Most of the papers and documents that plaintiff seeks to inspect contain information bearing upon defendant’s cost of production and profits. Since the latter are relevant to plaintiff’s allegation that defendant sold its halvah at an “unreasonably low” price, and since the truth of that allegation can not be established without such information, which is in the exclusive control of defendant, plaintiff has shown the required “good cause” for its request. Rule 34; Cf. Loft, Inc. v. Corn Products Refining Co., 7 Cir., 1939, 103 F.2d 1, 6, certiorari denied, 1939, 308 U.S. 558, 60 S.Ct. 80, 84 L.Ed. 469; Raush 558, 60 S.Ct. 80, 84 L.Ed. 469; Baushica, 2 Cir., 1933, 63 F.2d 778, 780-781, certiorari denied, 1933, 289 U.S. 739, 53 S.Ct. 658, 77 L.Ed. 1486.

With one exception, plaintiff’s demands are not too sweeping. The desired documents have been designated with sufficient particularity, and the details requested seem justified in view of the necessity of determining to what extent defendant’s profits were attributable ten its sales of halvah and to what extent to sales of its other products. However, plaintiff is not entitled at this time to a discovery of the “minutes of all stockholders, directors and executive committee meetings during 1938 to date.” These may conceivably shed light on what defendant itself regarded as a reasonable selling price for its halvah and therefore be relevant to the issue of defendant’s intent, but, in the absence of a further showing of necessity, the risk of revealing other confidential, but irrelevant, matters outweighs this consideration.

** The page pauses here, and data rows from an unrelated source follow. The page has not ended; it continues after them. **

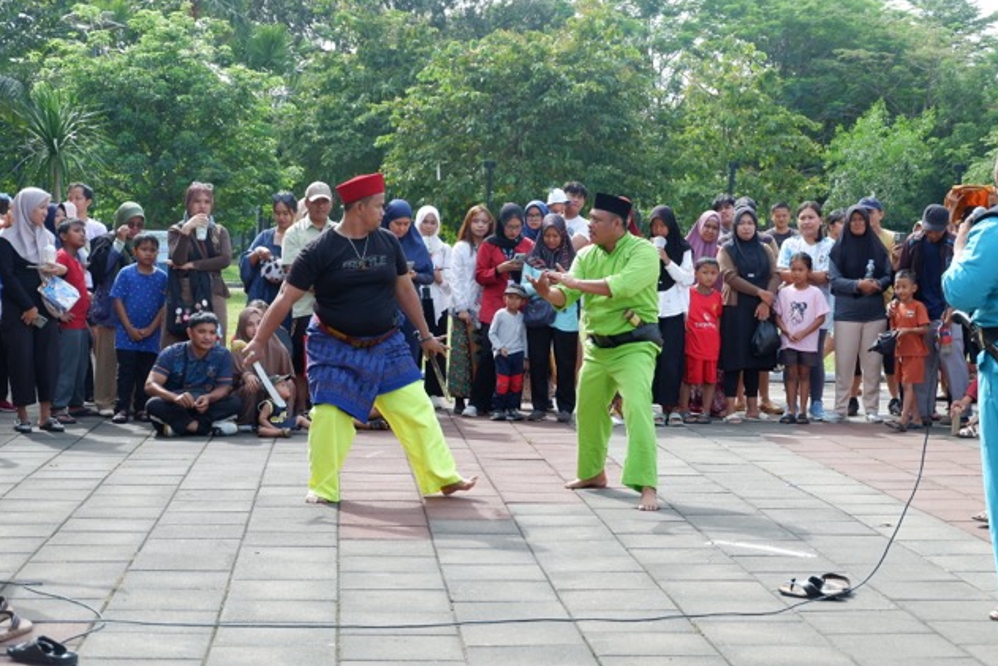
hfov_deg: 27.7
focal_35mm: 73
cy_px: 331
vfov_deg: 18.7
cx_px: 498
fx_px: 2024
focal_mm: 48.4
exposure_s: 1/200
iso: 200
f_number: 5.6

Defendant objects to granting the discovery on the ground that it would necessarily reveal its trade secrets to a competitor. However, it is difficult to see how disclosure of defendant’s costs and profits would reveal the latter’s secret processes of production, if any. In the reply affidavit of the vice-president of the defendant it is conceded that the basic ingredients of its halvah and those of plaintiff’s product are the same. In any event, “to compel defendant to reveal the ingredients of its product is not to force the revelation of secret processes, concealed methods of compounding and the like.” Lenerts v. Rapidol Distributing Co., D.C.S.D.N.Y. 1942, 3 F.R.D. 42, 43. See also Radio Recepter Co. v. General Motors Corp., D.C.S.D.N.Y.1939, 1 F.R.D. 167.

The motion for discovery is granted in all respects, except in so far as plaintiff seeks inspection of defendant’s minutes, as to which the motion is denied without prejudice to a renewal thereof upon a further showing of necessity.